Data Utilization: The framework considers both short and long captions to create a diversified training dataset that helps in overcoming the shortcomings of solely contrastive or autoregressive models.
Training Strategy: The combination of contrastive loss and next-token prediction loss enables fine-tuning that retains the strengths of the original LVLM while enhancing its discriminative capabilities.
Parameter-Efficient Adaptation: By leveraging soft prompting and LoRA adapters, the approach maintains efficiency and scalability, crucial for handling large LVLMs.

Results and Implications

The proposed method demonstrates significant improvements over state-of-the-art CLIP-like models across standard image-text retrieval benchmarks, with impressive gains ranging from 4.7% to 7.0% in absolute terms. Furthermore, the method shows notable advancements in compositionality benchmarks, achieving up to 15% improvements over the competing models. The research also reveals that, contrary to recent findings, contrastive image-text fine-tuning can be beneficial when appropriately incorporated into the training regime of LVLMs.
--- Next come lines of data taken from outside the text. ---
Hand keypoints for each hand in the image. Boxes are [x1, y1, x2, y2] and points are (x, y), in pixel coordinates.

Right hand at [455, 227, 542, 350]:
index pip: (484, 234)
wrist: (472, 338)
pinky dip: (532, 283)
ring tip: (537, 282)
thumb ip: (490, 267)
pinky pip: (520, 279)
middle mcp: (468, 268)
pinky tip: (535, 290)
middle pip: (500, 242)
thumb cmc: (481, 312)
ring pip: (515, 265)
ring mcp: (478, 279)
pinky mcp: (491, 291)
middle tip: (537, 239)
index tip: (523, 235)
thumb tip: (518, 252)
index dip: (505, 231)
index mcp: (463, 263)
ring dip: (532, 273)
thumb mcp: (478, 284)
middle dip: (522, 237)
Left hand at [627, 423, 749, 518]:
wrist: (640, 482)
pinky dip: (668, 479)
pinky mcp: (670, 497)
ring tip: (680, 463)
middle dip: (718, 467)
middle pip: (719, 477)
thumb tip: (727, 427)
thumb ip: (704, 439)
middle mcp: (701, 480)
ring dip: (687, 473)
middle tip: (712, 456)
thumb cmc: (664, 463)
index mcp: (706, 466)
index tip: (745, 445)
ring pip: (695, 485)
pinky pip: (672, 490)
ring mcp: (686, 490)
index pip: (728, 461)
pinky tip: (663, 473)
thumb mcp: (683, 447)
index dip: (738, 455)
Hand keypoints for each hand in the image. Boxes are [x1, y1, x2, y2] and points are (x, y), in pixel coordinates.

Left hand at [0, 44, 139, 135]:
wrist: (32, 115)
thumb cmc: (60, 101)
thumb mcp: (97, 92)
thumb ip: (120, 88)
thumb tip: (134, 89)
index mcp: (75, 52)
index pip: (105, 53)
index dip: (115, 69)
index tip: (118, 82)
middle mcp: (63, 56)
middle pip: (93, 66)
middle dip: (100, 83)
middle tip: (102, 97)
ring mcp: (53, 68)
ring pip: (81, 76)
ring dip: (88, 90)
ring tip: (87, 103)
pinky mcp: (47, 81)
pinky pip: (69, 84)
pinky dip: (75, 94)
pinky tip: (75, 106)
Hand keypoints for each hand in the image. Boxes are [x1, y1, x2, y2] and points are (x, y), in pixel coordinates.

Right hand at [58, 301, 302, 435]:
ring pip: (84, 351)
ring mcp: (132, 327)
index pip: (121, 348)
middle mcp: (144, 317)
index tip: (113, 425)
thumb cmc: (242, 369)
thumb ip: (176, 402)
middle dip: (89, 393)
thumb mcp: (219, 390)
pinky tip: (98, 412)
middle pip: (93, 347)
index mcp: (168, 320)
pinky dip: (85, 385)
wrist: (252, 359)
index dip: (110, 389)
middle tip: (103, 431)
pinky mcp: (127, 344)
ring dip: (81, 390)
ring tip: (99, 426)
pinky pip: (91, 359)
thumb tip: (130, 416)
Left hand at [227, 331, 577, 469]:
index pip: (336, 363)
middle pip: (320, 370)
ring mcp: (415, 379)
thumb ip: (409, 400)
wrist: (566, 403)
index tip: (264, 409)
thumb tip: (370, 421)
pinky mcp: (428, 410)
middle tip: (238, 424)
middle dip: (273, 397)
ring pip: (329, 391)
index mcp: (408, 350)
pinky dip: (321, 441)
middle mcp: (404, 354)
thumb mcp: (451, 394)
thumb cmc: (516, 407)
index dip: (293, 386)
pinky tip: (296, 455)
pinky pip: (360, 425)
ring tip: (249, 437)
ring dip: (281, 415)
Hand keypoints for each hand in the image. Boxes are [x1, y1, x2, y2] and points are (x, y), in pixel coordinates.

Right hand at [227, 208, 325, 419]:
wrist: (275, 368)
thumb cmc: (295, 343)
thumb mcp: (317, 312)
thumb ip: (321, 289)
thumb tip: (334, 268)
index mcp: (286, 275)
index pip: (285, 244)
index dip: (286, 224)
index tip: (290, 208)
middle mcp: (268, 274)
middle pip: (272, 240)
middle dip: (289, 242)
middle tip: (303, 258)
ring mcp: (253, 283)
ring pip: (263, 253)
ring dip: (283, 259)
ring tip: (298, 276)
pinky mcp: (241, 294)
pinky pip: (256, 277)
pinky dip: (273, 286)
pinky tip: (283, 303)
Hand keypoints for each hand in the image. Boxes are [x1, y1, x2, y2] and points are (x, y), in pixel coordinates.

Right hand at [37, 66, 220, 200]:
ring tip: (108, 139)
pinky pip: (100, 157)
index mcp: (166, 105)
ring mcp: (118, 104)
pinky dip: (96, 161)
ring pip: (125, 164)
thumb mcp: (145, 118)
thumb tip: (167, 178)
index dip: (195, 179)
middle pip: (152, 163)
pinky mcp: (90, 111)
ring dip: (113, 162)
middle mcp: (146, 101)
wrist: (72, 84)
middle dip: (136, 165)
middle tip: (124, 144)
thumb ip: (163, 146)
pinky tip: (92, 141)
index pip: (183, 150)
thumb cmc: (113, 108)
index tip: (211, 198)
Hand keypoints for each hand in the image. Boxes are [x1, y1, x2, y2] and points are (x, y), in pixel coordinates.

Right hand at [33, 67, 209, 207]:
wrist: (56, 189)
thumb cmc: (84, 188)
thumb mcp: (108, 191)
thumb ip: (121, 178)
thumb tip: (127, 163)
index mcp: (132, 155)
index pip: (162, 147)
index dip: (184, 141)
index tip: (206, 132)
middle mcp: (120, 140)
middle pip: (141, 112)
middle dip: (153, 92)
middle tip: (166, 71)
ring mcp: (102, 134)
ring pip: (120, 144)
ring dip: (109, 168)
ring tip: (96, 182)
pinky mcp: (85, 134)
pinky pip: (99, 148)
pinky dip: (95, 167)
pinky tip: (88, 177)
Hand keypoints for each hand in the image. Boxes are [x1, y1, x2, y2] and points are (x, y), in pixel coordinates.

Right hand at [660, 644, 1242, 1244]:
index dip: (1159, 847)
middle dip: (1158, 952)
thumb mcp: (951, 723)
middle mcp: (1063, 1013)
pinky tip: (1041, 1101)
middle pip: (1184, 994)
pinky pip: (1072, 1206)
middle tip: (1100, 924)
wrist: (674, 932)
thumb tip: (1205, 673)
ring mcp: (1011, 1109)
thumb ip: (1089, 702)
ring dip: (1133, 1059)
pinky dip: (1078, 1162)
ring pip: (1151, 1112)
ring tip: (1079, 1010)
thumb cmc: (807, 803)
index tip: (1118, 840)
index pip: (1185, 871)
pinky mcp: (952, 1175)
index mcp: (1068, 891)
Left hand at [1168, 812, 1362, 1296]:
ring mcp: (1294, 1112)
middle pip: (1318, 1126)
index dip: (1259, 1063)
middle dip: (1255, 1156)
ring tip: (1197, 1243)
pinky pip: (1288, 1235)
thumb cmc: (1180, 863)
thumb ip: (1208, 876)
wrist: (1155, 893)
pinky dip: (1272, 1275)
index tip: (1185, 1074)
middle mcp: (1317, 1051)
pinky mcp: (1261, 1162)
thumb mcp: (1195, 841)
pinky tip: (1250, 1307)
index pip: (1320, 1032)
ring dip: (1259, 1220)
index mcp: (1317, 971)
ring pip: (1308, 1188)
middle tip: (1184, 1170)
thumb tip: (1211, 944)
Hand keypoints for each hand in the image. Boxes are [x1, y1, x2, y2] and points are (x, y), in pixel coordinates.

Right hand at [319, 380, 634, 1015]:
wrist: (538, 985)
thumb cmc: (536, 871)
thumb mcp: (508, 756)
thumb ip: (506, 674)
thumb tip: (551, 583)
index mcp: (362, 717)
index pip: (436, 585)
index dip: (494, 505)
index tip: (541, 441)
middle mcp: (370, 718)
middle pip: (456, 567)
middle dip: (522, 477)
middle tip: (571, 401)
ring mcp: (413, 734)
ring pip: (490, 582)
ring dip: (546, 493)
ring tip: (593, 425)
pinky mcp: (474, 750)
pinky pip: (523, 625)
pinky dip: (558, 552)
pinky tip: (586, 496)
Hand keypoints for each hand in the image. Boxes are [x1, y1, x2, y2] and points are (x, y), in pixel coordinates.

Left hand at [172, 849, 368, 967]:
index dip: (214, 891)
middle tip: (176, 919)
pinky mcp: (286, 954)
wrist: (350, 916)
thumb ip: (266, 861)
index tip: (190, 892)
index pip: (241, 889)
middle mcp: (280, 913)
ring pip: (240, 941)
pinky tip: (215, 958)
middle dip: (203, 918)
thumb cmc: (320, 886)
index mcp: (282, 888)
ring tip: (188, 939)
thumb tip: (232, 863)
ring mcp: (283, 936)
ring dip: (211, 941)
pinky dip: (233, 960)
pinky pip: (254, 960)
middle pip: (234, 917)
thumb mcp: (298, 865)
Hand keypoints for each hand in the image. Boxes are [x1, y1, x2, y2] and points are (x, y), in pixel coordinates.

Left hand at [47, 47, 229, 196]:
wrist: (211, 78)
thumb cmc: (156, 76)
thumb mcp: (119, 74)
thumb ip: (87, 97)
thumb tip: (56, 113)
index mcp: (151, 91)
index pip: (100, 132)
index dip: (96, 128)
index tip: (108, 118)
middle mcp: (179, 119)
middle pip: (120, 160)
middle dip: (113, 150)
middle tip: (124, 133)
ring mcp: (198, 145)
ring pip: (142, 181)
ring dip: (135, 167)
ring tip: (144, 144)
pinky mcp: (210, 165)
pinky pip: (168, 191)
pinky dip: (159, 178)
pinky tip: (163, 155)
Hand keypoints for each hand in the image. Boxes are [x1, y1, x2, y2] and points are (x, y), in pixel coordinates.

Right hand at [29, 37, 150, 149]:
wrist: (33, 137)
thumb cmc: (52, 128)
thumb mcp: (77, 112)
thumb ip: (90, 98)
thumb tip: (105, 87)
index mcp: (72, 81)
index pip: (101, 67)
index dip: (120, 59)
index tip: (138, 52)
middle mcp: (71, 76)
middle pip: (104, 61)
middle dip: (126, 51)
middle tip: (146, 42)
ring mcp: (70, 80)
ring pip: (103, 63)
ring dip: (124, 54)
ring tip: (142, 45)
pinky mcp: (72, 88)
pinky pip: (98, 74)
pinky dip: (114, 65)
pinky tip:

The theoretical implications suggest a successful blend of generative and discriminative capabilities within a single unified LVLM architecture. Practically, this approach could herald improvements in applications requiring nuanced vision-language understanding, such as complex image retrieval and question-answering systems in multi-modal contexts.

Future Directions

The paper leaves room for future exploration into extending the methodology to even larger and more varied datasets, potentially incorporating more advanced forms of representation learning and further exploring the efficient scaling of model size. Additionally, there is potential to refine the balance between parameter efficiency and model capacity further, ensuring that the adaptation techniques remain practical as model architectures evolve.

In summary, this work represents a significant step towards addressing the limitations of current LVLMs by enhancing their discriminative performance without sacrificing the compositional strengths provided by their generative underpinnings. The proposed framework could serve as a blueprint for future advancements in the integration of LLMs with vision tasks.